Hi everyone,
I'm trying to improve the performance of some code I have, and it occurred to me maybe I'm not making efficient use of the cache.
However, then it occurred to me that I don't know for sure whether the Dragonball 68k processors even *have* a cache. I looked at some of the documents on Motorola's (well, Freescale's) site, and found no information either way. I don't recall that the original 68000 chips had a cache, but I'm not sure how much of a redesign the Dragonball chips are, so for all I know they added a cache.
The Dragonball 68K CPUs have no cache. They were basic low-power 68K cores with a lot of embedded peripherals.
While I'm asking questions, I assume the ARM processors do have a cache. Is that right? Oh, and one more: can I use floating point in ARM code? (I.e. are ARM-based Palms required to have floating point ARM instructions?)

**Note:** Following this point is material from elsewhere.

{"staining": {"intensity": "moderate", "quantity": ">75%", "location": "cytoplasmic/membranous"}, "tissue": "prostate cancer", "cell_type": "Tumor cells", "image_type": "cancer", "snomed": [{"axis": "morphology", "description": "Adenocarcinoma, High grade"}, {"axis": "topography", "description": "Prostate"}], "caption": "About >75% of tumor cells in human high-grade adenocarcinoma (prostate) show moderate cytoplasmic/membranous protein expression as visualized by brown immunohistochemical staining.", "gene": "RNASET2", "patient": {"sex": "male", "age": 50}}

Palm OS does not require that the ARM CPUs used for the OS have an FPU unit. Most do not. That's why the choice of compiler is important, as the quality of the software floating point implementation matters a lot. Palm OS does FPU emulation, intercepting the "illegal instruction" trap, but that's a very slow route. I know CodeWarrior for Palm OS has a pretty good FP library for ARM code. Current versions of PRC-Tools for Palm OS still use the FPU emulation in the OS, AFAIK, but the GCC people are working on a good software FP implementation.